(PROBLEM DETAILS)
If a line includes "down", copy it out of the entries.

Stored items
____
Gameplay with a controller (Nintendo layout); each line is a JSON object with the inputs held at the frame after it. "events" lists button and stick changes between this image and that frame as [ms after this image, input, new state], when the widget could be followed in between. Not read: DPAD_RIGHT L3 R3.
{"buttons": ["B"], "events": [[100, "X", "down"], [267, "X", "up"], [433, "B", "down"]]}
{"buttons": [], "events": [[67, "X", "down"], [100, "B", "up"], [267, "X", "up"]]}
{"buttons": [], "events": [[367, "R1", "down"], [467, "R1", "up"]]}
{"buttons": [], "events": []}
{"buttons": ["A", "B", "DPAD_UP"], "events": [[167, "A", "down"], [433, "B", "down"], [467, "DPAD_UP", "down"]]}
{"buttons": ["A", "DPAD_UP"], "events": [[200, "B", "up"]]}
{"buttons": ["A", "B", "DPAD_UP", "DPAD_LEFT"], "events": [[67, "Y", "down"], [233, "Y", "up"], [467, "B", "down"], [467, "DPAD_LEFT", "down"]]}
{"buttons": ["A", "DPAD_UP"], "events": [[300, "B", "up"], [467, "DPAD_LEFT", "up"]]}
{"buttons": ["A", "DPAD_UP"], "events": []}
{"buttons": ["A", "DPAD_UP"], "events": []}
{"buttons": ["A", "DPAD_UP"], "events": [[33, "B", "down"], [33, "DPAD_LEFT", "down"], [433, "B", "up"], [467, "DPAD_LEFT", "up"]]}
____
(WRITTEN RESPONSE)
{"buttons": ["B"], "events": [[100, "X", "down"], [267, "X", "up"], [433, "B", "down"]]}
{"buttons": [], "events": [[67, "X", "down"], [100, "B", "up"], [267, "X", "up"]]}
{"buttons": [], "events": [[367, "R1", "down"], [467, "R1", "up"]]}
{"buttons": ["A", "B", "DPAD_UP"], "events": [[167, "A", "down"], [433, "B", "down"], [467, "DPAD_UP", "down"]]}
{"buttons": ["A", "B", "DPAD_UP", "DPAD_LEFT"], "events": [[67, "Y", "down"], [233, "Y", "up"], [467, "B", "down"], [467, "DPAD_LEFT", "down"]]}
{"buttons": ["A", "DPAD_UP"], "events": [[33, "B", "down"], [33, "DPAD_LEFT", "down"], [433, "B", "up"], [467, "DPAD_LEFT", "up"]]}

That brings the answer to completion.